Work item: Please rewrite the stretch from the start of the records below through the line containing "This project aims", swapping "robust" for "reliable" and changing nothing else. Leave the pictures out of your answer.

[Saved data entries]
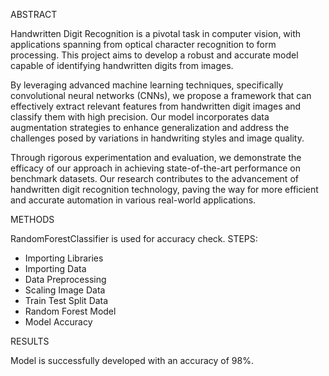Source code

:  ABSTRACT

Handwritten Digit Recognition is a pivotal task in computer vision, with applications spanning from optical character recognition to form processing. 
This project aims to develop a robust and accurate model capable of identifying handwritten digits from images.

By leveraging advanced machine learning techniques, specifically convolutional neural networks (CNNs), 
we propose a framework that can effectively extract relevant features from handwritten digit images and classify them with high precision. 
Our model incorporates data augmentation strategies to enhance generalization and address the challenges posed by variations in handwriting styles and image quality.

Through rigorous experimentation and evaluation, we demonstrate the efficacy of our approach in achieving state-of-the-art performance on benchmark datasets. 
Our research contributes to the advancement of handwritten digit recognition technology, paving the way for more efficient and accurate automation in various real-world applications.

METHODS

RandomForestClassifier is used for accuracy check.
 STEPS:   
 - Importing Libraries
 - Importing Data
 - Data Preprocessing
 - Scaling Image Data
 - Train Test Split Data
 - Random Forest Model
 - Model Accuracy
 
RESULTS

Model is successfully developed with an accuracy of 98%.
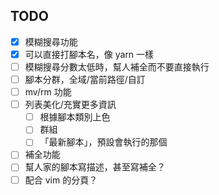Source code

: 
## TODO ##
- [x] 模糊搜尋功能
- [x] 可以直接打腳本名，像 yarn 一樣
- [ ] 模糊搜尋分數太低時，幫人補全而不要直接執行
- [ ] 腳本分群，全域/當前路徑/自訂
- [ ] mv/rm 功能
- [ ] 列表美化/充實更多資訊
    - [ ] 根據腳本類別上色
    - [ ] 群組
    - [ ] 「最新腳本」，預設會執行的那個
- [ ] 補全功能
- [ ] 幫人家的腳本寫描述，甚至寫補全？
- [ ] 配合 vim 的分頁？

Answer for the task:
Source code

:  ABSTRACT

Handwritten Digit Recognition is a pivotal task in computer vision, with applications spanning from optical character recognition to form processing. 
This project aims to develop a reliable and accurate model capable of identifying handwritten digits from images.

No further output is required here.